The task
An exact copy of every entry is needed here; the images stay out.

──────

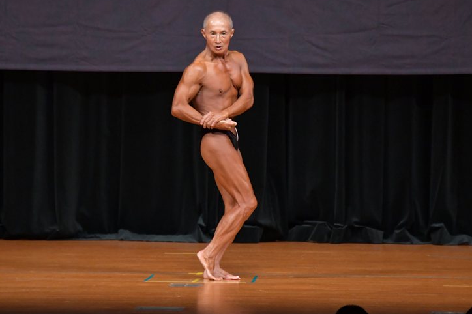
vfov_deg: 4.5
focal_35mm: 305
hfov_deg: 6.8
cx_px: 227
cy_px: 148
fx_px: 3997
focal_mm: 190
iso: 5000
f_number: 5.6
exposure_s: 1/400
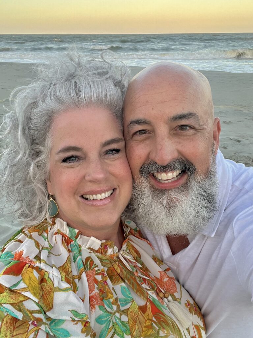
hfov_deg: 46.8
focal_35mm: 30
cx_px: 126
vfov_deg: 60.0
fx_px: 292
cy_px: 169
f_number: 2.2
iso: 64
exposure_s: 1/121
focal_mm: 2.71
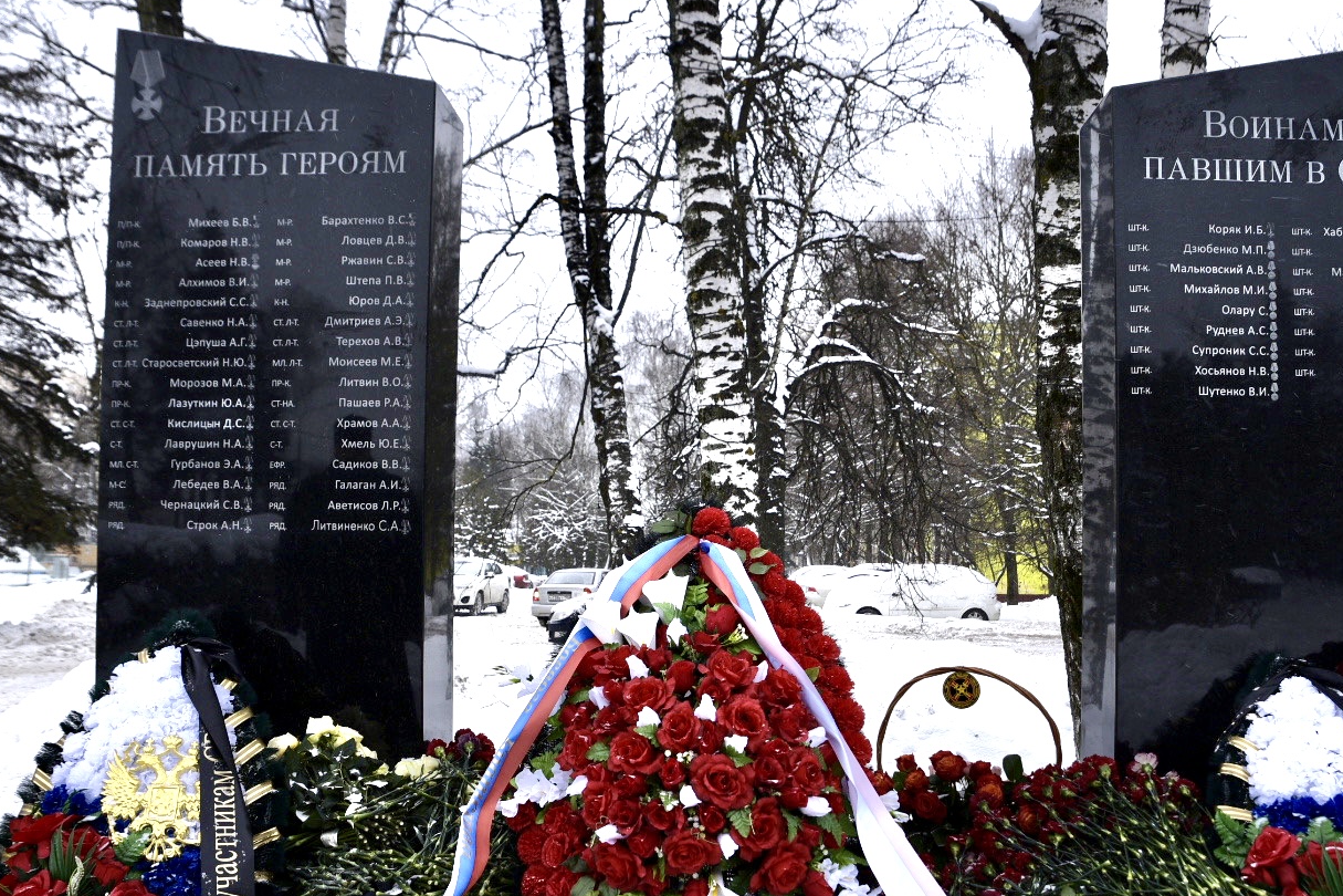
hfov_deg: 58.6
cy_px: 545
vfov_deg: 40.9
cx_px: 728
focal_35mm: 32
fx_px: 1194
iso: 140
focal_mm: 24
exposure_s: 1/125
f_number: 5.6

──────

Task response
vfov_deg: 4.5
focal_35mm: 305
hfov_deg: 6.8
cx_px: 227
cy_px: 148
fx_px: 3997
focal_mm: 190
iso: 5000
f_number: 5.6
exposure_s: 1/400
hfov_deg: 46.8
focal_35mm: 30
cx_px: 126
vfov_deg: 60.0
fx_px: 292
cy_px: 169
f_number: 2.2
iso: 64
exposure_s: 1/121
focal_mm: 2.71
hfov_deg: 58.6
cy_px: 545
vfov_deg: 40.9
cx_px: 728
focal_35mm: 32
fx_px: 1194
iso: 140
focal_mm: 24
exposure_s: 1/125
f_number: 5.6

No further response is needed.